(Listings of boxed layout items)
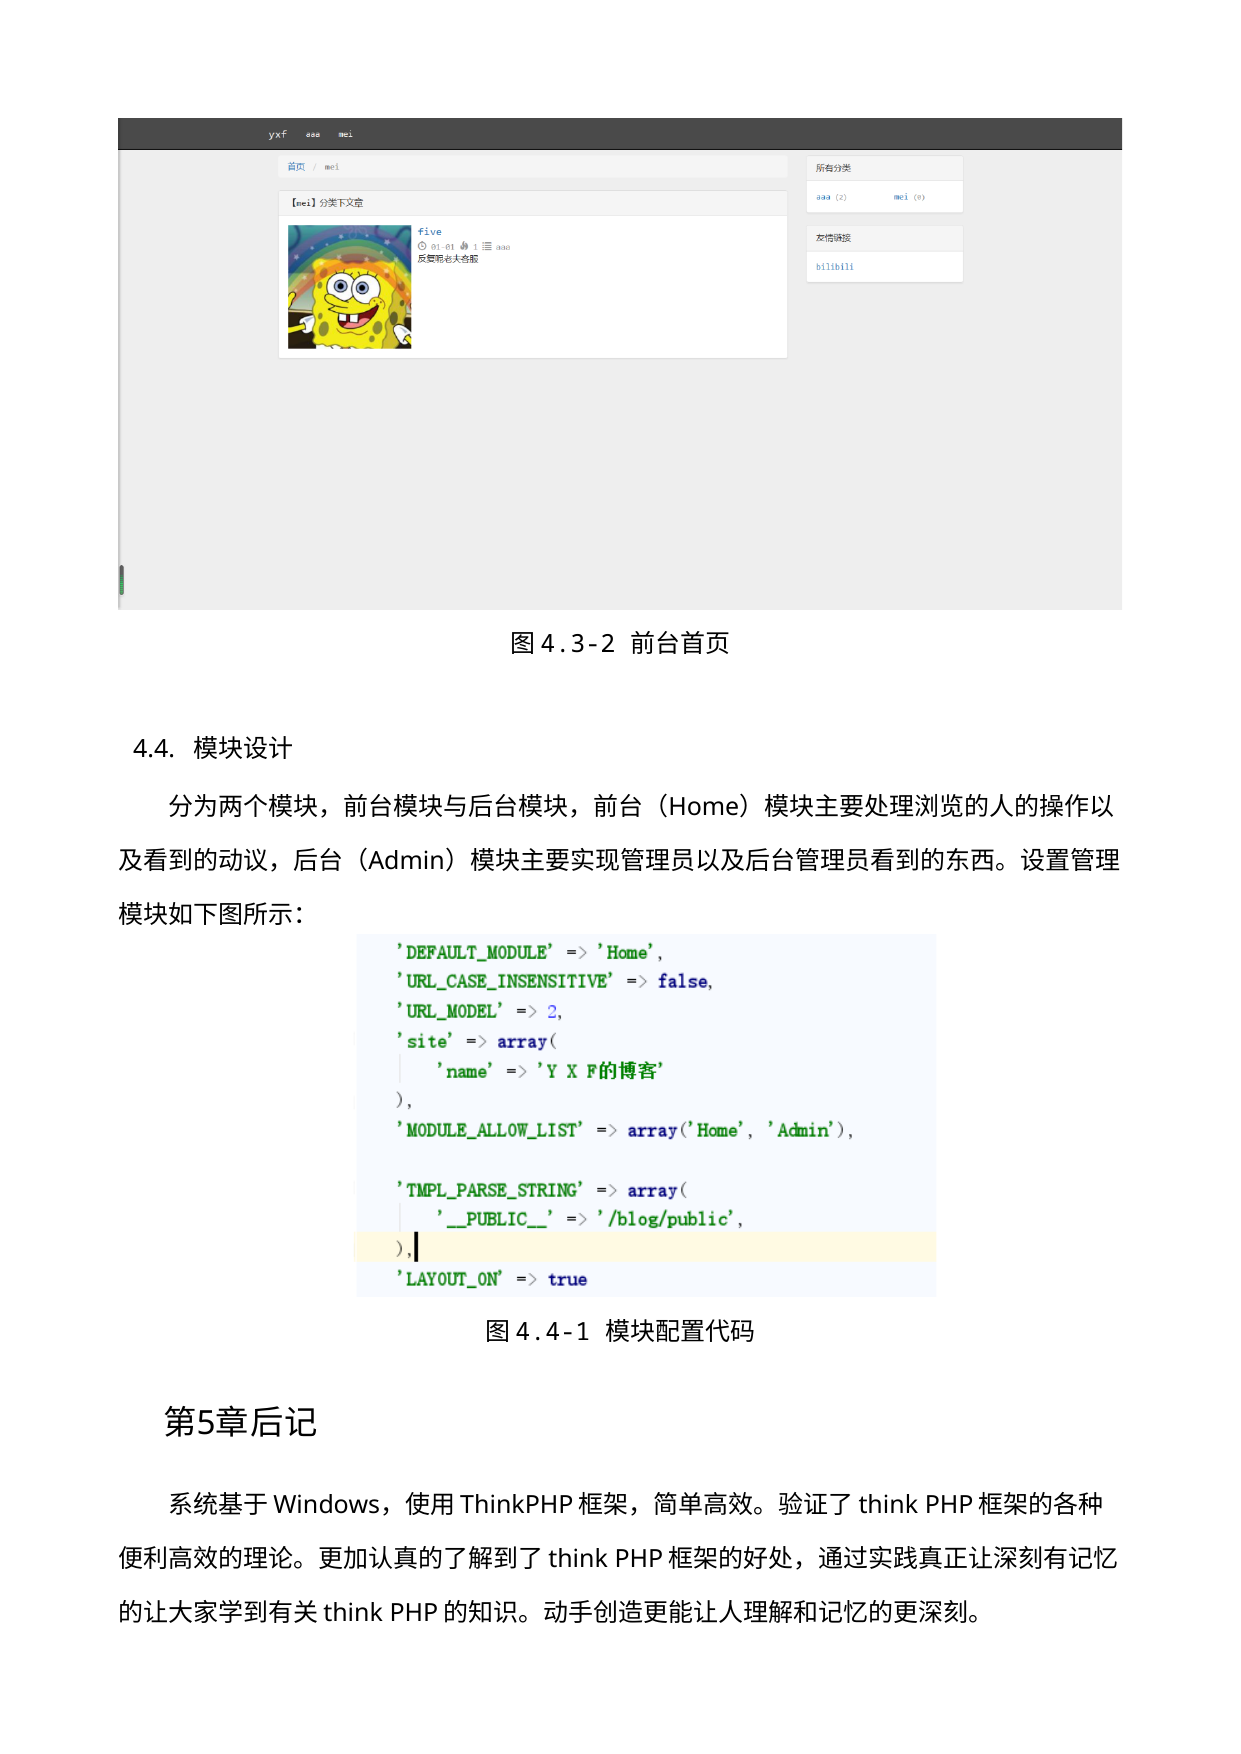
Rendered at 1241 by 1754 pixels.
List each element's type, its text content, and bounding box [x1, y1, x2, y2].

text 系统基于Windows，使用ThinkPHP框架，简单高效。验证了think PHP框架的各种便利高效的理论。更加认真的了解到了think PHP框架的好处，通过实践真正让深刻有记忆的让大家学到有关think PHP的知识。动手创造更能让人理解和记忆的更深刻。 [118, 1470, 1122, 1632]
text 分为两个模块，前台模块与后台模块，前台（Home）模块主要处理浏览的人的操作以及看到的动议，后台（Admin）模块主要实现管理员以及后台管理员看到的东西。设置管理模块如下图所示： [118, 772, 1122, 934]
subtitle 后记 [163, 1396, 1122, 1444]
text 图4.4-1 模块配置代码 [118, 1297, 1122, 1351]
subtitle 模块设计 [133, 728, 1122, 764]
text 图4.3-2 前台首页 [118, 610, 1122, 663]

◆ What is expected: Starting at the first line of the listing and stopping after the line that contains "1470, 1122, 1632]", rewrite those lines with "bounding box" changed to "box coordinates" and everything else unchanged, leaving out any pictures.

◆ Result below:
Rendered at 1241 by 1754 pixels.
List each element's type, its text content, and box coordinates [x1, y1, x2, y2].

text 系统基于Windows，使用ThinkPHP框架，简单高效。验证了think PHP框架的各种便利高效的理论。更加认真的了解到了think PHP框架的好处，通过实践真正让深刻有记忆的让大家学到有关think PHP的知识。动手创造更能让人理解和记忆的更深刻。 [118, 1470, 1122, 1632]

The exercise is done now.